_What is required_
Each entry shown below is to be reproduced exactly.

(Body or hand keypoint data)
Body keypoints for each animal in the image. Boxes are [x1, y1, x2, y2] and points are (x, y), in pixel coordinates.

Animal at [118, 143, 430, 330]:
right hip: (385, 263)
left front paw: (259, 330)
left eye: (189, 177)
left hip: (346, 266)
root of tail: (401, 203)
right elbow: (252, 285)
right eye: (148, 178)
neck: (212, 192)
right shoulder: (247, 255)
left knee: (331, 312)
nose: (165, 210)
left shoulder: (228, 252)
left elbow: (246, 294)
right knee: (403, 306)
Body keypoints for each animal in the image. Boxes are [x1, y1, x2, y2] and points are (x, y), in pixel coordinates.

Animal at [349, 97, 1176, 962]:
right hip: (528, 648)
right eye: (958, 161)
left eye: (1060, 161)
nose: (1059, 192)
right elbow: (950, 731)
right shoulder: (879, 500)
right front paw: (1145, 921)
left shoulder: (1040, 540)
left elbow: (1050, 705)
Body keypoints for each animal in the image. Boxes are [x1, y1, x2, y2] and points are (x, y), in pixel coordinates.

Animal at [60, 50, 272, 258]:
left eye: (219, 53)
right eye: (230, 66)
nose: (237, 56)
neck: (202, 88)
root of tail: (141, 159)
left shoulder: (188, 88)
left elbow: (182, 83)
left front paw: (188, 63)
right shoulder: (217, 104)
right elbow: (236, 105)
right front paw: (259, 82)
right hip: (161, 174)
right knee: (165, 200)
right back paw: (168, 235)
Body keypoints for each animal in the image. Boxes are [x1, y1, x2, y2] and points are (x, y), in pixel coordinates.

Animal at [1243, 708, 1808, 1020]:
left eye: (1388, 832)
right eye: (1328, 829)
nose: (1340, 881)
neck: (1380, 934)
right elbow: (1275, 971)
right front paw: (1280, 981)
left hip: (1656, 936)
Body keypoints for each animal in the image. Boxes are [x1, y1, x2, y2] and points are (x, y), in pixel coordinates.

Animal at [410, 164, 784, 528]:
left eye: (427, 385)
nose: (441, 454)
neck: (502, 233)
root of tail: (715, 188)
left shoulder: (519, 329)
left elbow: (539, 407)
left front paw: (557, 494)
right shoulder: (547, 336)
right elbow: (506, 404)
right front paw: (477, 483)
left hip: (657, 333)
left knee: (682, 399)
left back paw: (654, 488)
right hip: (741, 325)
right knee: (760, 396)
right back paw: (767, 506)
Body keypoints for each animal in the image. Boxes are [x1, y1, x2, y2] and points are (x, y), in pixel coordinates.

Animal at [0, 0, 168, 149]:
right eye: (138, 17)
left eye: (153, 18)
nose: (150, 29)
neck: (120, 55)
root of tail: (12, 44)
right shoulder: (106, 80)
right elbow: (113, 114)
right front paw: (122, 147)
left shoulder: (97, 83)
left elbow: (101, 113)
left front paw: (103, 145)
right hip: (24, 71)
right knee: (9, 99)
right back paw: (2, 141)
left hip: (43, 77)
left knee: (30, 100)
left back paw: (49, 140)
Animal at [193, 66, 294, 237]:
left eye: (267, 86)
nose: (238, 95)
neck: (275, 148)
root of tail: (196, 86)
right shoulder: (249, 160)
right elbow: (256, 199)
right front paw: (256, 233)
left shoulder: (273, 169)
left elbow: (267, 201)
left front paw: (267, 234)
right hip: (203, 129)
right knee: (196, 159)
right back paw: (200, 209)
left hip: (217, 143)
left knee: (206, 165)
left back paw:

_Written reply_
Body keypoints for each animal in the image. Boxes are [x1, y1, x2, y2] and points are (x, y), in pixel coordinates.

Animal at [118, 143, 430, 330]:
right hip: (385, 263)
left front paw: (259, 330)
left eye: (189, 177)
left hip: (346, 266)
root of tail: (401, 203)
right elbow: (252, 285)
right eye: (148, 178)
neck: (212, 192)
right shoulder: (247, 255)
left knee: (331, 312)
nose: (165, 210)
left shoulder: (228, 252)
left elbow: (246, 294)
right knee: (403, 306)
Body keypoints for each animal in the image. Boxes are [x1, y1, x2, y2] and points are (x, y), in pixel coordinates.

Animal at [349, 97, 1176, 962]:
right hip: (528, 648)
right eye: (958, 161)
left eye: (1060, 161)
nose: (1059, 192)
right elbow: (950, 731)
right shoulder: (879, 500)
right front paw: (1145, 921)
left shoulder: (1040, 540)
left elbow: (1050, 705)
Body keypoints for each animal in the image. Boxes are [x1, y1, x2, y2] and points are (x, y), in pixel coordinates.

Animal at [60, 50, 272, 258]:
left eye: (219, 53)
right eye: (230, 66)
nose: (237, 56)
neck: (202, 88)
root of tail: (141, 159)
left shoulder: (188, 88)
left elbow: (182, 83)
left front paw: (188, 63)
right shoulder: (217, 104)
right elbow: (236, 105)
right front paw: (259, 82)
right hip: (161, 174)
right knee: (165, 200)
right back paw: (168, 235)
Body keypoints for each animal in the image. Boxes are [x1, y1, x2, y2] and points are (x, y), in pixel coordinates.

Animal at [1243, 708, 1808, 1020]:
left eye: (1388, 832)
right eye: (1328, 829)
nose: (1340, 881)
neck: (1380, 934)
right elbow: (1275, 971)
right front paw: (1280, 981)
left hip: (1656, 936)
Body keypoints for each animal in the image. Boxes are [x1, y1, x2, y2] and points are (x, y), in pixel coordinates.

Animal at [410, 164, 784, 528]:
left eye: (427, 385)
nose: (441, 454)
neck: (502, 233)
root of tail: (715, 188)
left shoulder: (519, 329)
left elbow: (539, 407)
left front paw: (557, 494)
right shoulder: (547, 336)
right elbow: (506, 404)
right front paw: (477, 483)
left hip: (657, 333)
left knee: (682, 399)
left back paw: (654, 488)
right hip: (741, 325)
right knee: (760, 396)
right back paw: (767, 506)
Body keypoints for each animal in the image. Boxes are [x1, y1, x2, y2] and points are (x, y), in pixel coordinates.

Animal at [0, 0, 168, 149]:
right eye: (138, 17)
left eye: (153, 18)
nose: (150, 29)
neck: (120, 55)
root of tail: (12, 44)
right shoulder: (106, 80)
right elbow: (113, 114)
right front paw: (122, 147)
left shoulder: (97, 83)
left elbow: (101, 113)
left front paw: (103, 145)
right hip: (24, 71)
right knee: (9, 99)
right back paw: (2, 141)
left hip: (43, 77)
left knee: (30, 100)
left back paw: (49, 140)
Animal at [193, 66, 294, 237]:
left eye: (267, 86)
nose: (238, 95)
neck: (275, 148)
root of tail: (196, 86)
right shoulder: (249, 160)
right elbow: (256, 199)
right front paw: (256, 233)
left shoulder: (273, 169)
left elbow: (267, 201)
left front paw: (267, 234)
right hip: (203, 129)
right knee: (196, 159)
right back paw: (200, 209)
left hip: (217, 143)
left knee: (206, 165)
left back paw:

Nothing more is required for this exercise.